Point 102. A Humanist Ecology
The science and art of living together as a family, as a group of families, and amongst human beings in general, are – or ought to be – known as community ecology and community economics. The learned men who shaped our civilisation are our guides in this.
The supreme law governing the management of this family heritage is neither biological, nor mathematical, nor metaphysical, nor moral, nor religious. It is specific to, and characterises, the science of ecology.
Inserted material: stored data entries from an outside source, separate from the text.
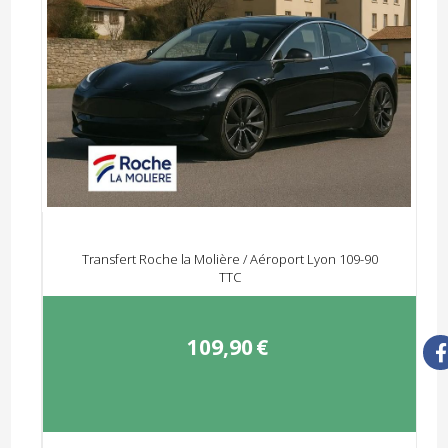
Transfert Roche la Molière / Aéroport Lyon 109-90
TTC
109,90
€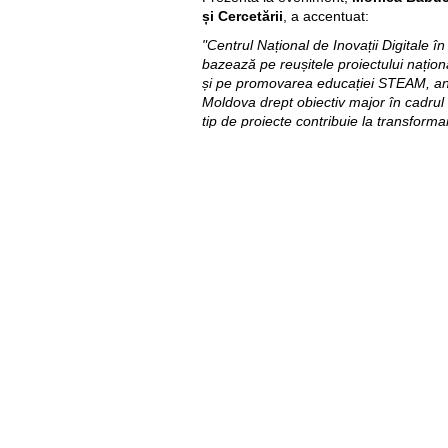
și Cercetării
, a accentuat:
"Centrul Național de Inovații Digitale în
bazează pe reușitele proiectului națio
și pe promovarea educației STEAM, an
Moldova drept obiectiv major în cadrul 
tip de proiecte contribuie la transform
țară, subliniind importanța domeniilor ști
arte, antreprenoriat, și dezvoltând abil
secolului XXI. Ministerul Educației Cult
eforturile pentru a consolida proiectul ,,
nivel național"
, a afirmat oficialul.
Peste 30 de tipuri de tehnologii sunt util
care echipamente digitale educațional
SMART, seturi de robotică, imprimante 
senzori, microcircuite, ochelari VR, ca
sisteme pentru casa inteligentă, etc. A
fenomenelor și a conceptelor din fizică, 
matematică, informatică, dar și dezvoltă
emoțională.
Karen Hilliard, Șefa Misiunii USAID
menționat: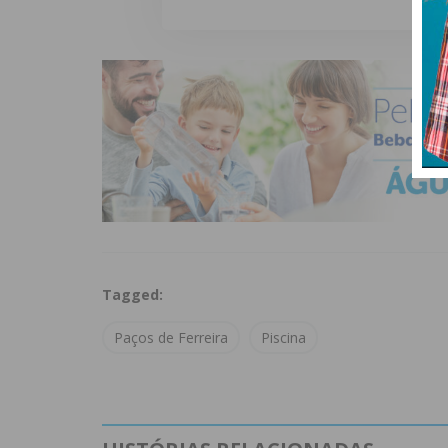
Tagged:
Paços de Ferreira
Piscina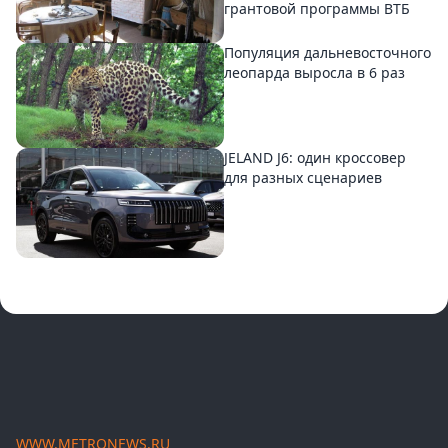
грантовой программы ВТБ
Популяция дальневосточного
леопарда выросла в 6 раз
JELAND J6: один кроссовер
для разных сценариев
WWW.METRONEWS.RU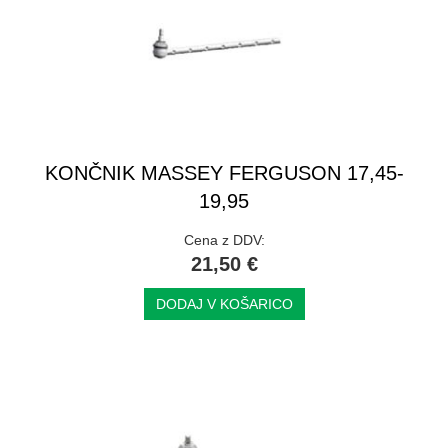
KONČNIK MASSEY FERGUSON 17,45-
19,95
Cena z DDV:
21,50 €
DODAJ V KOŠARICO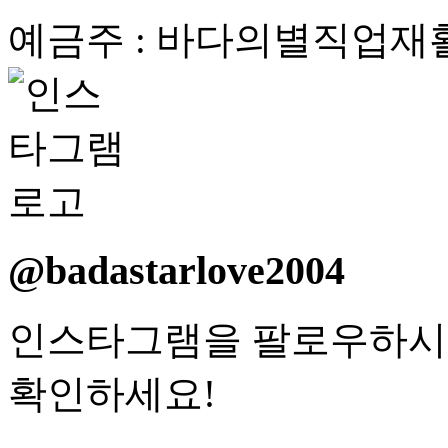
예금주 : 바다의별직업재
@badastarlove2004
인스타그램을 팔로우하시
확인하세요!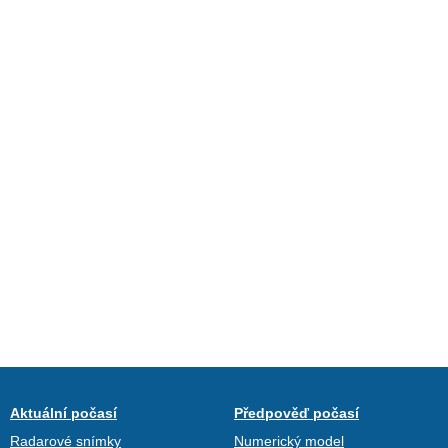
Aktuální počasí
Předpověď počasí
Radarové snímky
Numerický model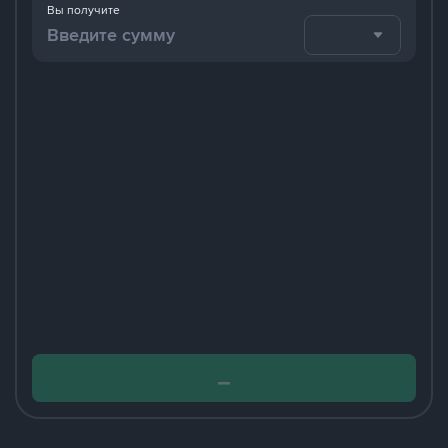
Вы получите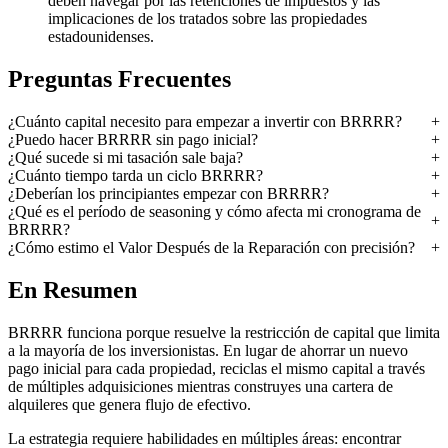
deben navegar por las retenciones de impuestos y las
implicaciones de los tratados sobre las propiedades
estadounidenses.
Preguntas Frecuentes
¿Cuánto capital necesito para empezar a invertir con BRRRR?
¿Puedo hacer BRRRR sin pago inicial?
¿Qué sucede si mi tasación sale baja?
¿Cuánto tiempo tarda un ciclo BRRRR?
¿Deberían los principiantes empezar con BRRRR?
¿Qué es el período de seasoning y cómo afecta mi cronograma de
BRRRR?
¿Cómo estimo el Valor Después de la Reparación con precisión?
En Resumen
BRRRR funciona porque resuelve la restricción de capital que limita
a la mayoría de los inversionistas. En lugar de ahorrar un nuevo
pago inicial para cada propiedad, reciclas el mismo capital a través
de múltiples adquisiciones mientras construyes una cartera de
alquileres que genera flujo de efectivo.
La estrategia requiere habilidades en múltiples áreas: encontrar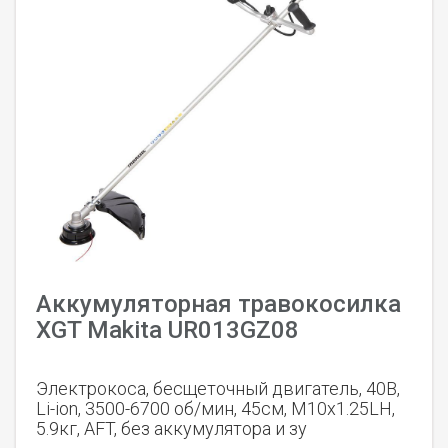
Аккумуляторная травокосилка
XGT Makita UR013GZ08
Электрокоса, бесщеточный двигатель, 40В,
Li-ion, 3500-6700 об/мин, 45см, M10x1.25LH,
5.9кг, AFT, без аккумулятора и зу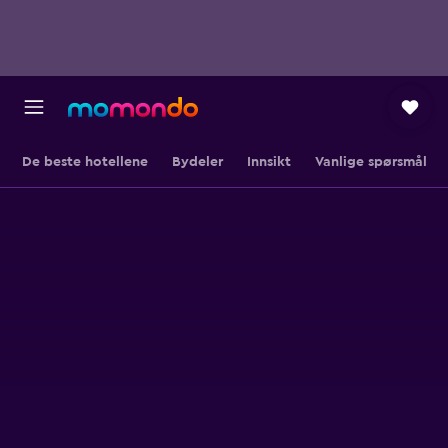
De beste hotellene
Bydeler
Innsikt
Vanlige spørsmål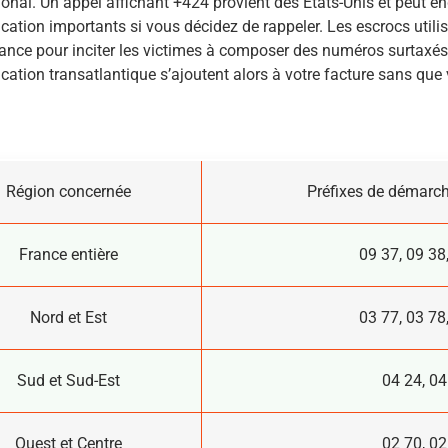
onal. Un appel affichant +424 provient des États-Unis et peut en
tion importants si vous décidez de rappeler. Les escrocs utilis
nce pour inciter les victimes à composer des numéros surtaxés.
tion transatlantique s’ajoutent alors à votre facture sans que
Région concernée
Préfixes de démarc
France entière
09 37, 09 38
Nord et Est
03 77, 03 78
Sud et Sud-Est
04 24, 04
Ouest et Centre
02 70, 02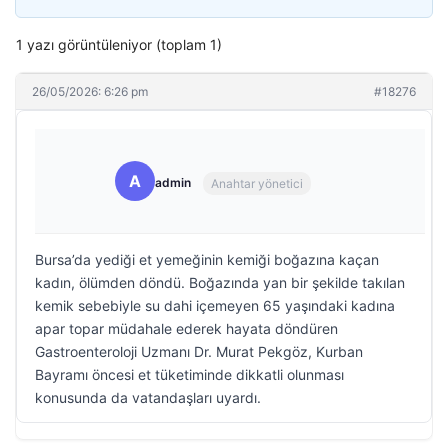
1 yazı görüntüleniyor (toplam 1)
26/05/2026: 6:26 pm
#18276
A
admin
Anahtar yönetici
Bursa’da yediği et yemeğinin kemiği boğazına kaçan
kadın, ölümden döndü. Boğazında yan bir şekilde takılan
kemik sebebiyle su dahi içemeyen 65 yaşındaki kadına
apar topar müdahale ederek hayata döndüren
Gastroenteroloji Uzmanı Dr. Murat Pekgöz, Kurban
Bayramı öncesi et tüketiminde dikkatli olunması
konusunda da vatandaşları uyardı.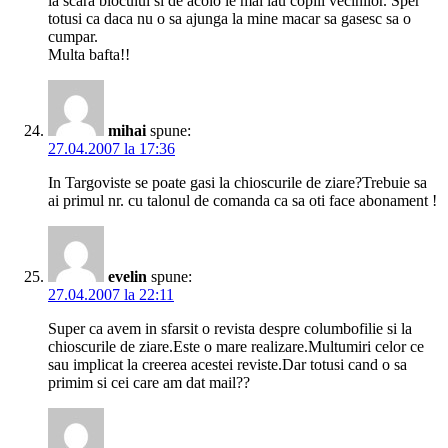
la scara blocului si de acolo le mai iau copiii vecinilor. Sper
totusi ca daca nu o sa ajunga la mine macar sa gasesc sa o
cumpar.
Multa bafta!!
mihai
spune:
27.04.2007 la 17:36
In Targoviste se poate gasi la chioscurile de ziare?Trebuie sa
ai primul nr. cu talonul de comanda ca sa oti face abonament !
evelin
spune:
27.04.2007 la 22:11
Super ca avem in sfarsit o revista despre columbofilie si la
chioscurile de ziare.Este o mare realizare.Multumiri celor ce
sau implicat la creerea acestei reviste.Dar totusi cand o sa
primim si cei care am dat mail??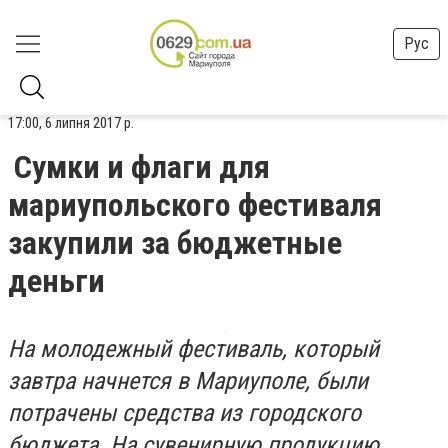
Рус
17:00, 6 липня 2017 р.
Сумки и флаги для
мариупольского фестиваля
закупили за бюджетные
деньги
На молодежный фестиваль, который
завтра начнется в Мариуполе, были
потрачены средства из городского
бюджета. На сувенирную продукцию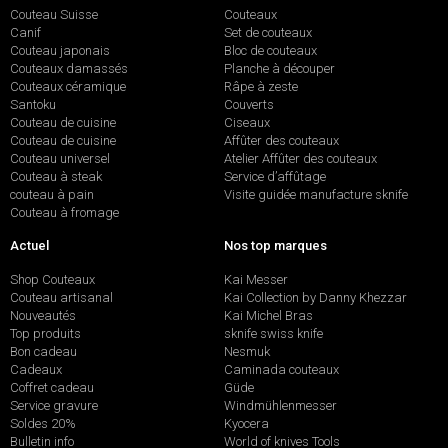
Couteau Suisse
Couteaux
Canif
Set de couteaux
Couteau japonais
Bloc de couteaux
Couteaux damassés
Planche à découper
Couteaux céramique
Râpe à zeste
Santoku
Couverts
Couteau de cuisine
Ciseaux
Couteau de cuisine
Affûter des couteaux
Couteau universel
Atelier Affûter des couteaux
Couteau à steak
Service d’affûtage
couteau à pain
Visite guidée manufacture sknife
Couteau à fromage
Actuel
Nos top marques
Shop Couteaux
Kai Messer
Couteau artisanal
Kai Collection by Danny Khezzar
Nouveautés
Kai Michel Bras
Top produits
sknife swiss knife
Bon cadeau
Nesmuk
Cadeaux
Caminada couteaux
Coffret cadeau
Güde
Service gravure
Windmühlenmesser
Soldes 20%
Kyocera
Bulletin info
World of knives Tools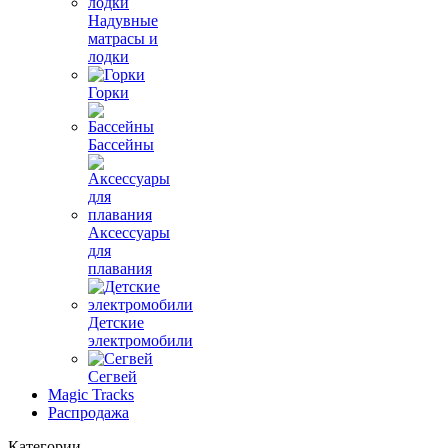
Надувные
матрасы и
лодки
Горки
Бассейны
Аксессуары
для
плавания
Детские
электромобили
Сегвей
Magic Tracks
Распродажа
Категории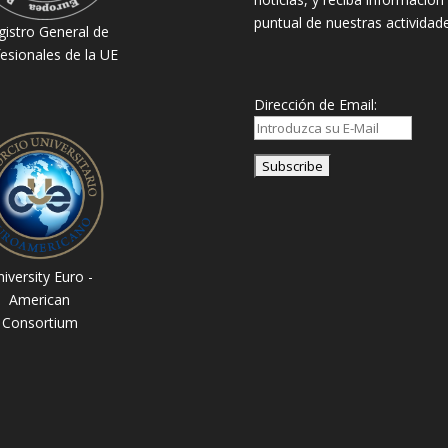
puntual de nuestras actividade
gistro General de
esionales de la UE
Dirección de Email:
iversity Euro -
American
Consortium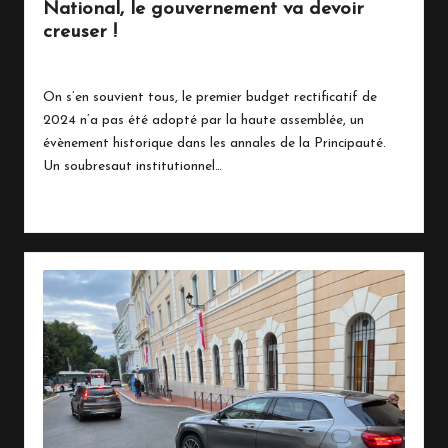
National, le gouvernement va devoir
creuser !
8 octobre 2024
Écologie
,
Politique
Posted
in
On s’en souvient tous, le premier budget rectificatif de
2024 n’a pas été adopté par la haute assemblée, un
évènement historique dans les annales de la Principauté.
Un soubresaut institutionnel…
Read More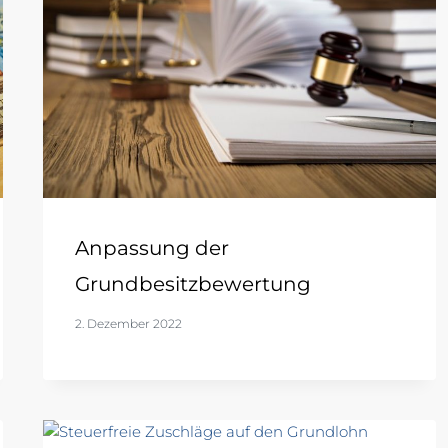
Anpassung der
Grundbesitzbewertung
2. Dezember 2022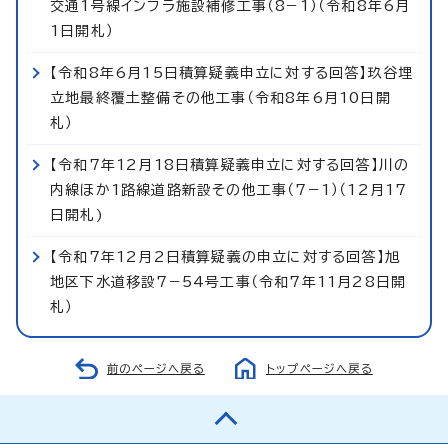
交通1号線インフラ施設補修工事（8−1）（令和8年6月
1日開札）
【令和8年6月15日積算疑義申立に対する回答】玖谷埋
立地最終覆土整備その他工事（令和8年6月10日開
札）
【令和7年12月18日積算疑義申立に対する回答】川の
内線ほか1路線道路新設その他工事（7−1）（12月17
日開札)
【令和7年12月2日積算疑義の申立に対する回答】旭
地区下水道移設7−54号工事（令和7年11月28日開
札）
前のページへ戻る
トップページへ戻る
It is prudence – a natural virtue and practical wisdom – applied to the creation, expansion and preservation of the material and spiritual heritage of families, which is, in the temporal order, the primary object of human desire.
1. Our ecology and our economy are defined as the speculative science and the practical art of the ideal conditions and possible realisations of family prosperity, through the virtue of prudence, with a view to attaining the blissful life of fraternal human communities.
Such a definition, which is very modern, is in line with those of Aristotle and Saint Thomas (Sum., IIa-IIæ, q. 50, art. 3; cf. ad 2!). It stands in opposition to individualist or collectivist definitions of social reality and to any materialist conception of the end sought. It even sets its ideal of ‘family prudence’ in contrast to the personalist and spiritualist conception of the economy, which is currently in vogue within contemporary Catholicism.
2. Fundamentally different from Kantian moralism, Catholic doctrine recognises the intrinsic value of the goods of natural life. It is a form of humanism, in the sense that it accepts the fundamental principle of autonomy, also known as ‘subsidiarity’, which states that each person should first administer his own affairs; each family its own life and prosperity.
The Church therefore recognises the natural autonomy of temporal communities, and acknowledges their authority to determine their own ends and means, rights and duties, through a science and an art that fall solely within the realm of prudence.